In October 2009 UPS and FedEx announced they would no longer work with third-party consultants hired to negotiate for shippers. Shortly thereafter one of the bigger third party negotiators filed suit against both carriers, claiming colusion and price-fixing — a claim being investigated by the Dept of Justice at the time of this writing. The question we’re all asking is, “can they (FedEx, UPS) really do that?”
A little known reality is that in practice this anti-consultant policy is more guideline than law. Third parties like Direct-Recovery are still involved in the process, but that’s another discussion. The question at hand – is there a way to achieve better rates on my own? Here’s a simplified, mostly DIY approach:
1. Don’t marry your parcel carrier. Fidelity to spouse is good, but play the field with your carrier, even if you’d prefer not change. At the very least, appear to keep your options open, and even be slightly discontent with your provider.
2. Determine how competitive your current rates are. This is where a company like Direct-Recovery can advise, based on aggregate data of comparable shippers, just how you compare to industry averages. If there’s room to discount, put a number on it. 5%? 10%? Set a target.
3. Submit a Request For Proposal to selected carriers, indicating your desire to achieve overall rate reductions of your target established in step 2.
4. Don’t neglect the regional carriers. There are more companies than UPS and FedEx serving the US market, and many more on the international level. What’s more, many carriers interline with others to expand service territory. Evaluate your domestic and international shipping needs, and help keep the industry competitive. If US based, ask for a proposal from the US regional carriers such as:
- Eastern Connection: services the northeast and mid-Atlantic
- Lone Star Overnight: Texas and several contiguous states
- OnTrac: West coast, Arizona, Nevada, Utah
- Spee-Dee Delivery: Illinois and upper Midwest
- US Cargo: Midwest and some east coast
5. Mind the accessorial fees. These vary considerably based in large part on a company’s internal shipping operations. While these may account for as much as 30% of a shipping bill, the good news is that many are within your control. Not fuel surcharges perhaps, but Dimensional Weight Adjustments, Saturday Delivery, Address Corrections, and many more can be remedied with operational changes. Sometimes these accessorials can be negotiation targets as well.

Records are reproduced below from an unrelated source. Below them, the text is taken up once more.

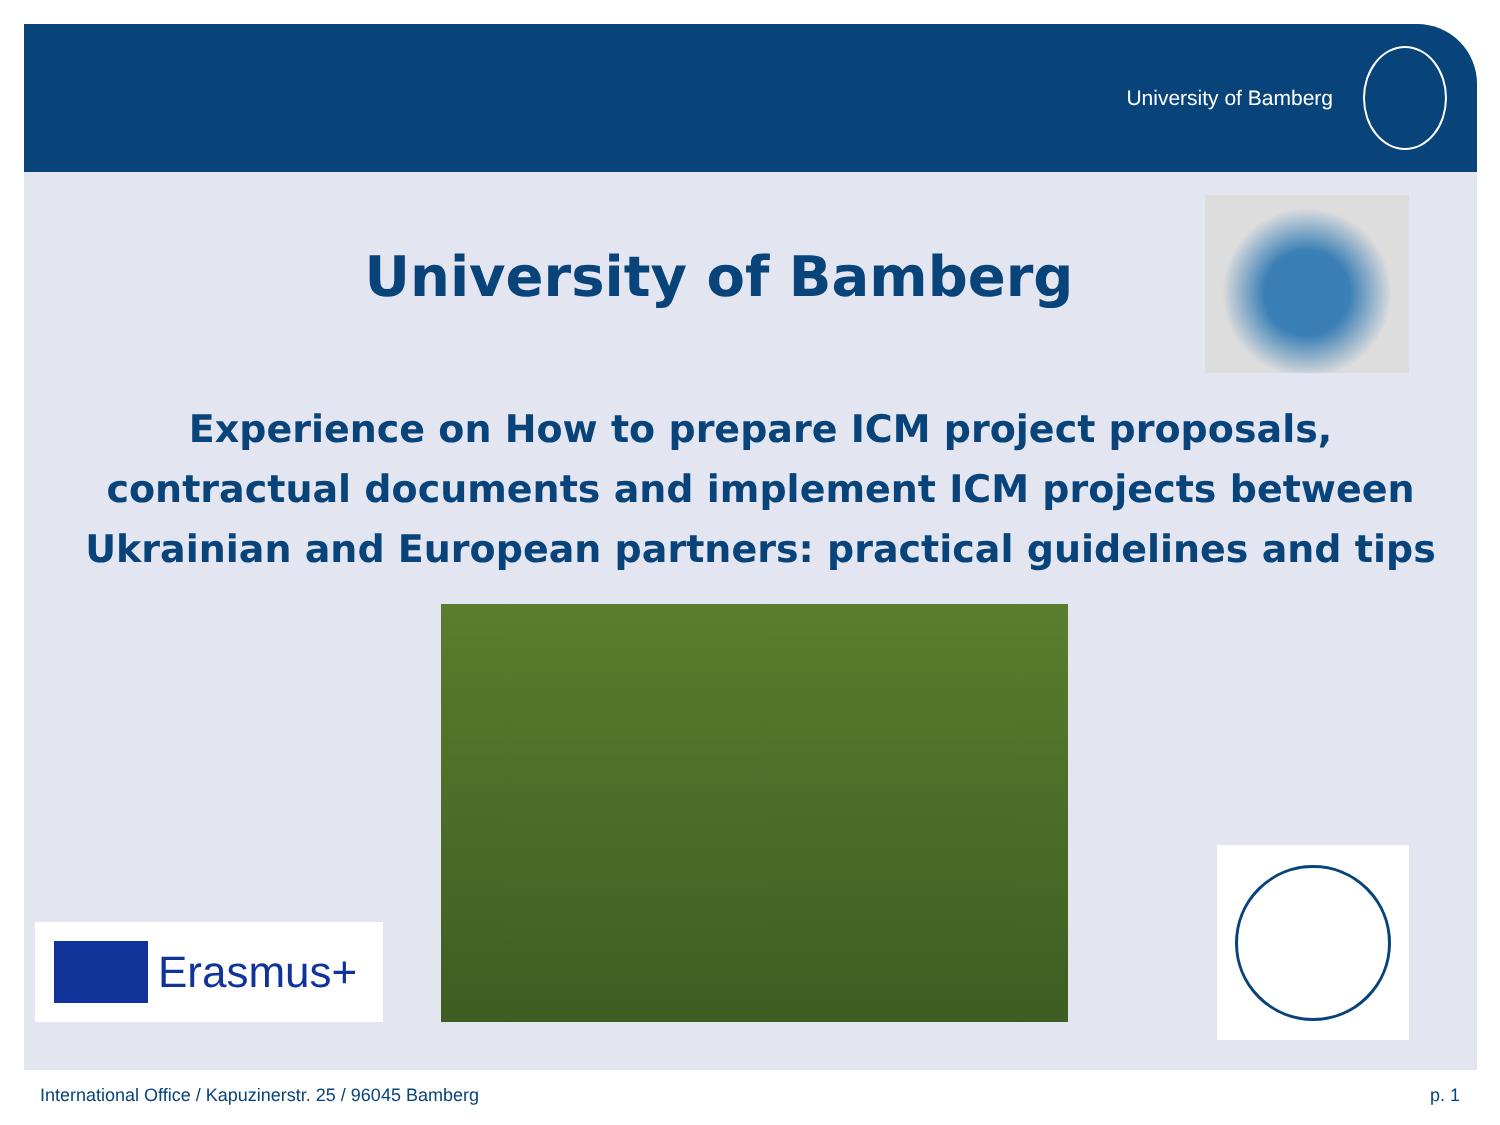University of Bamberg
University of Bamberg
Experience on How to prepare ICM project proposals, contractual documents and implement ICM projects between Ukrainian and European partners: practical guidelines and tips
Erasmus+
International Office / Kapuzinerstr. 25 / 96045 Bamberg p. 1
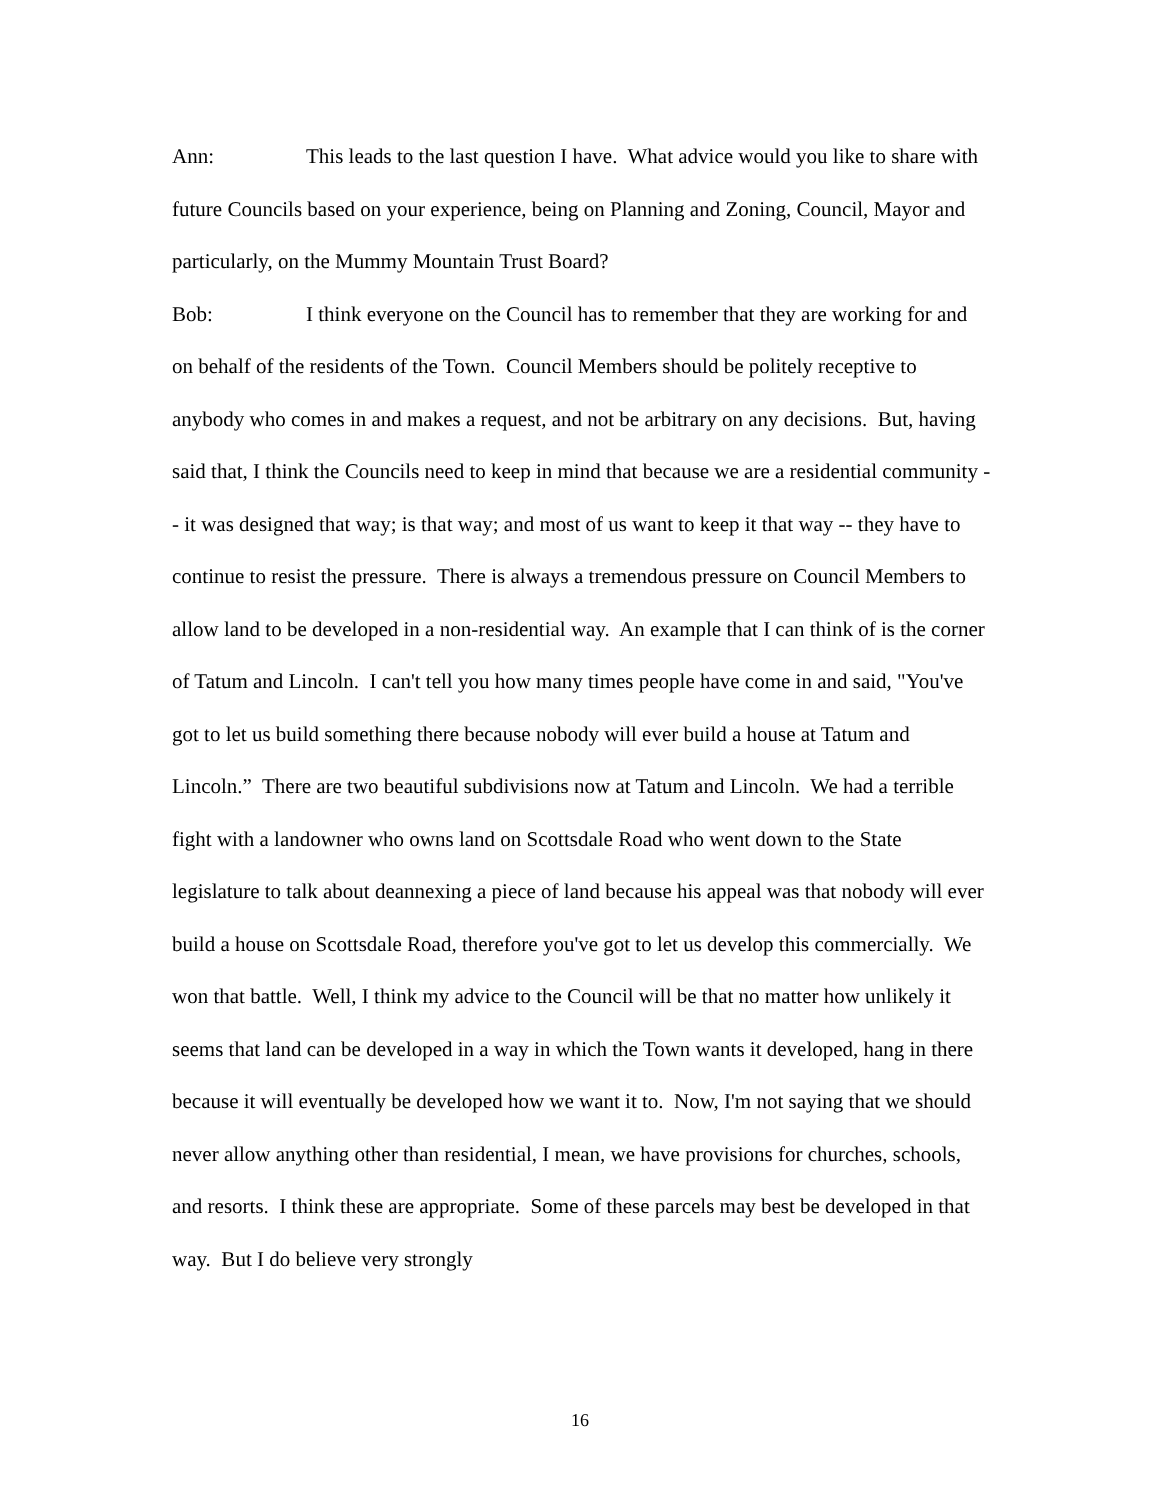Ann: This leads to the last question I have. What advice would you like to share with future Councils based on your experience, being on Planning and Zoning, Council, Mayor and particularly, on the Mummy Mountain Trust Board?
Bob: I think everyone on the Council has to remember that they are working for and on behalf of the residents of the Town. Council Members should be politely receptive to anybody who comes in and makes a request, and not be arbitrary on any decisions. But, having said that, I think the Councils need to keep in mind that because we are a residential community -- it was designed that way; is that way; and most of us want to keep it that way -- they have to continue to resist the pressure. There is always a tremendous pressure on Council Members to allow land to be developed in a non-residential way. An example that I can think of is the corner of Tatum and Lincoln. I can't tell you how many times people have come in and said, "You've got to let us build something there because nobody will ever build a house at Tatum and Lincoln.” There are two beautiful subdivisions now at Tatum and Lincoln. We had a terrible fight with a landowner who owns land on Scottsdale Road who went down to the State legislature to talk about deannexing a piece of land because his appeal was that nobody will ever build a house on Scottsdale Road, therefore you've got to let us develop this commercially. We won that battle. Well, I think my advice to the Council will be that no matter how unlikely it seems that land can be developed in a way in which the Town wants it developed, hang in there because it will eventually be developed how we want it to. Now, I'm not saying that we should never allow anything other than residential, I mean, we have provisions for churches, schools, and resorts. I think these are appropriate. Some of these parcels may best be developed in that way. But I do believe very strongly
16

6. Compare contracts in real life. Rate proposals are complex and can be difficult to decypher. The best way to assess a contract proposal is to rerate your actual shipping history. Apply the new rates to the last 12 months of your shipping history to determine what, if any, savings may materialize. Direct-Recovery has a tool to do just that in the reporting interface.
7. Mix and match. If there are elements of a proposal you’d like to see in another, it seldom hurts to ask.
8. Don’t give up your right to claim for guaranteed service refunds. It doesn’t behoove you, or the parcel industry for that matter, to absolve the carriers of their service commitments.
That’s the simplified DIY approach. Direct-Recovery provides some of the rate analysis tools that may help in this process.